I'm totally open to criticism, I swear.

Monday, March 3, 2014

Not Writing is OK Sometimes...

I haven’t been writing for very long. The first time I even attempted to write a story in my adult life was sometime in 2009. Through most of that time, I just went ahead and tried to write a story. That was it. I didn’t think about structure, or conflict, or anything. I just went ahead and did what I thought needed to be done. I went on instinct.

It turns out, you can do it that way. There are people who can just write a good story. I am not so sure I’m one of those people.

Wait, what?

For the rest of us, there are lots of places to go to learn about these things. There are unlimited sources on the internet, many of which don’t cost you anything. You don’t even need to leave the house. Chuck Wendig’s blog Terrible Minds is a great one. He has terrific series of “25 things” posts about writing, ranging from specific advice about crafting your story, to work habits, to just general advice for writers. He also routinely has writing prompts and exercises to keep those writing muscles limber (see the last blog post before this one).

See Illustration.

Another great source, and one I’ve not found an equal to, is the podcast Story Wonk Sunday. Lani and Alastair’s podcast has been around for as long as I have been writing, but I only just came across it last fall. Theirs is unique because it covers all story telling in its various forms. Not just novels, but also film, TV, even internet shows and video games. If it tells a story, then the “wonks” are all over it. I spent a good deal of time devouring their back catalog and have learned more about storytelling from them in a few months than I ever thought I’d know. I also leaned what a "wonk" is.
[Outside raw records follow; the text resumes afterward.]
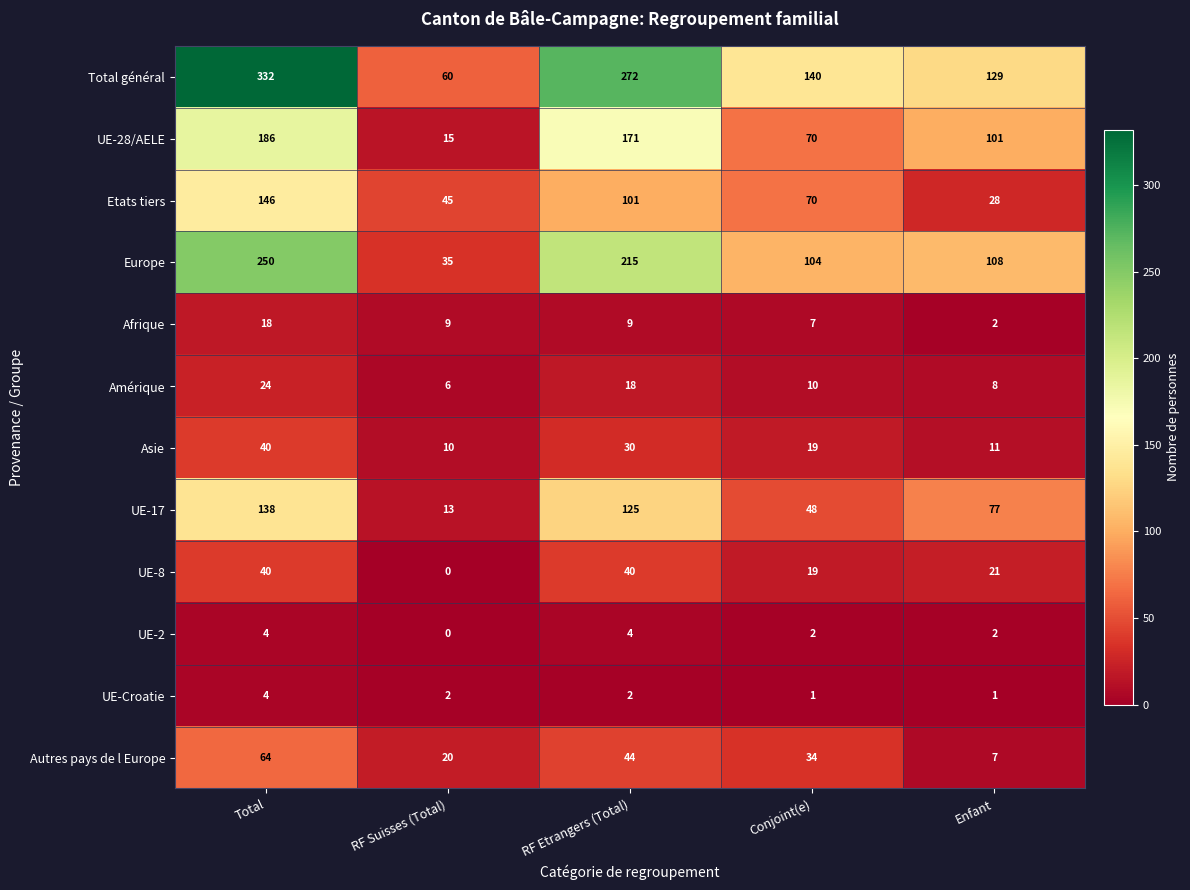

What is the sum of the Europe values at RF Suisses (Total) and Total?

285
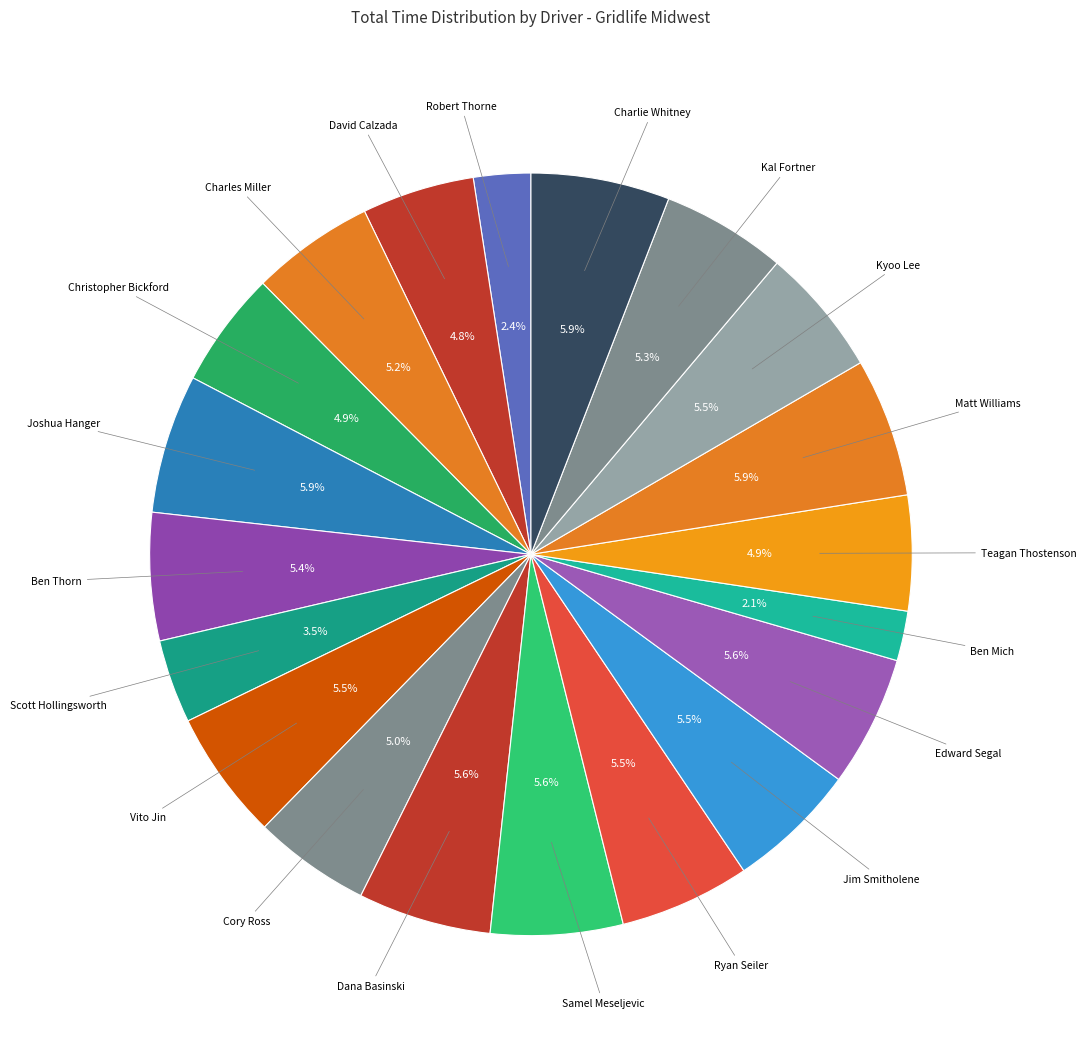

How many segments does this pie chart have?

20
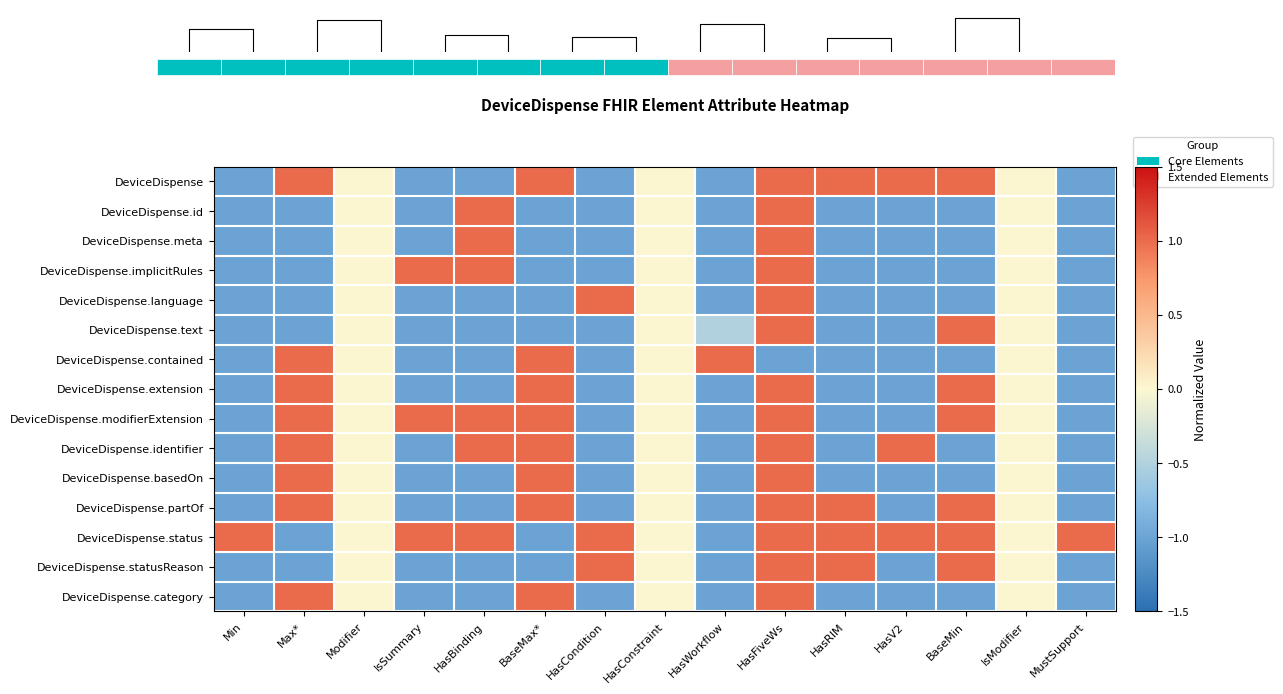

Which series changed the most between Max* and HasBinding?

DeviceDispense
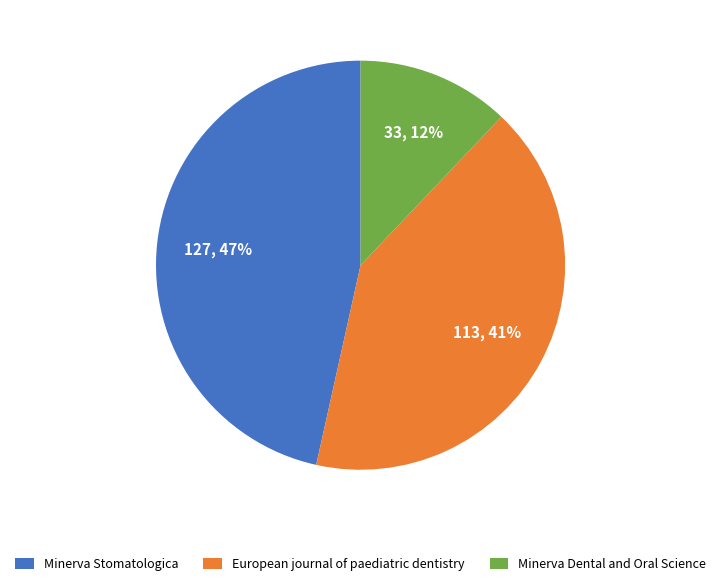

To the nearest percent, what is the average slice percentage?

33%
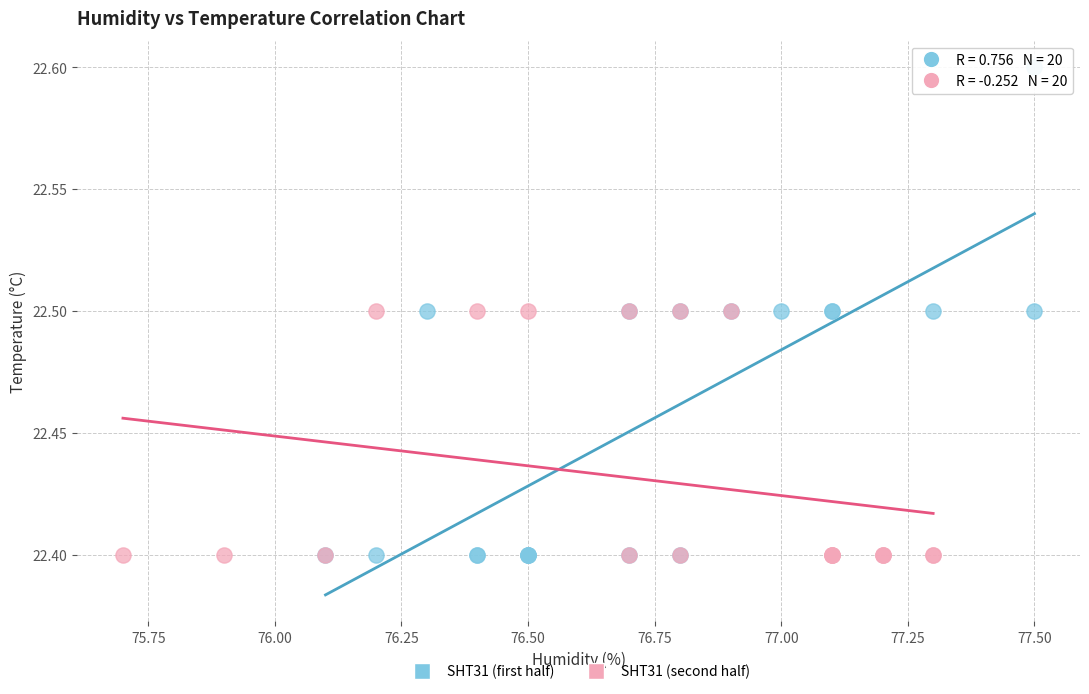

Which series contains the highest Y value?

SHT31 (first half)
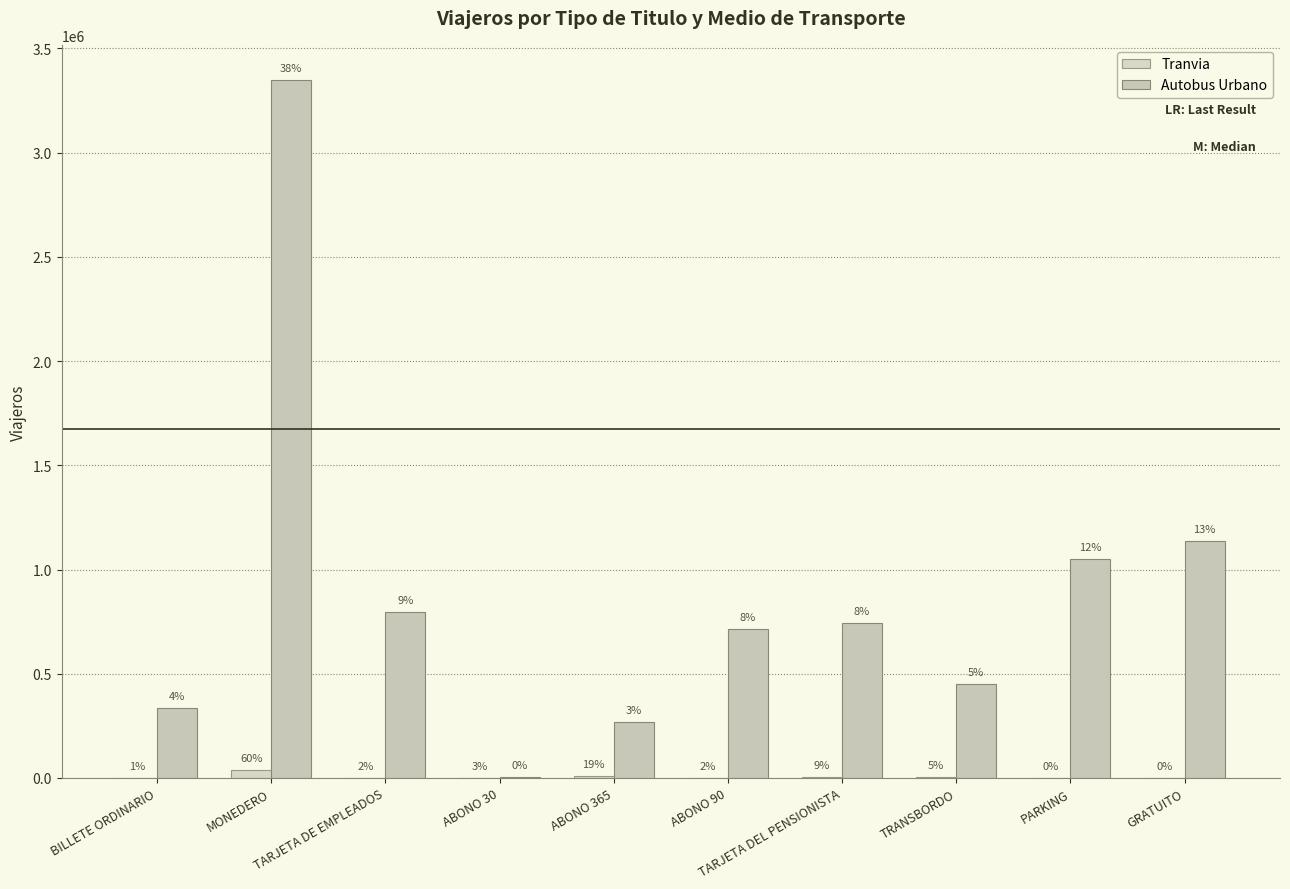

What is the difference between the second highest and second lowest values in the Tranvia series?

11266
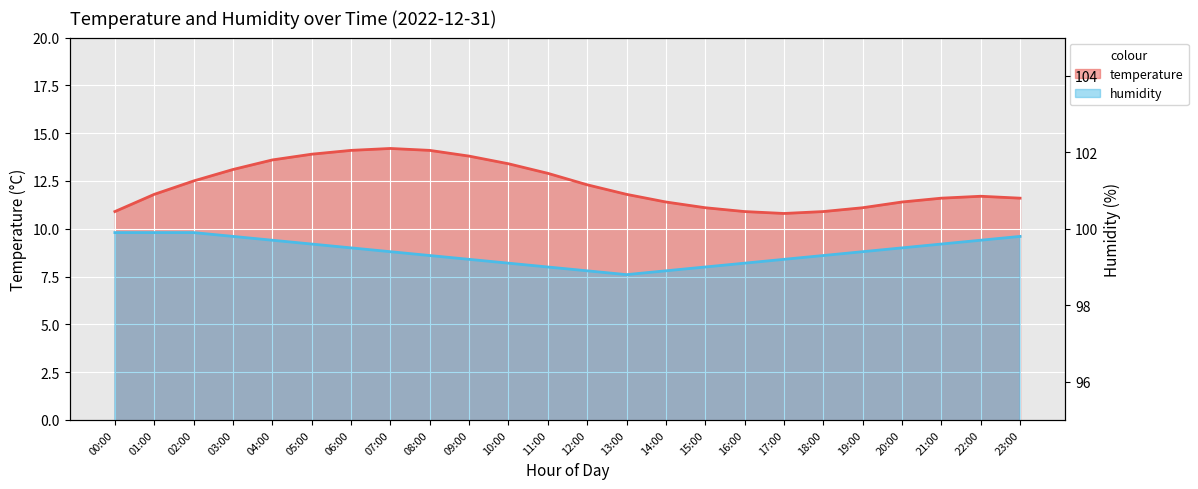

How many values in the temperature series are below 11?

4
A "wonk" in its natural habitat.

Anyway, this is as much a pep talk for myself as it is an infodump. I haven’t written in several days on account of being sucked down the rabbit hole of World of Warcraft once again, but I am always thinking about story, and always working out the next thing in my head. Listening to podcasts and reading blogs about story keeps it in my head and helps me fill the reservoir.

Make sure you at least check out these two, Terrible Minds and Story Wonk. The latest episode Of Story Wonk features Lani and Alastair discussing a very interesting and insightful listener email from yours truly geeking out about Adventure Time. Be sure to listen because of reasons.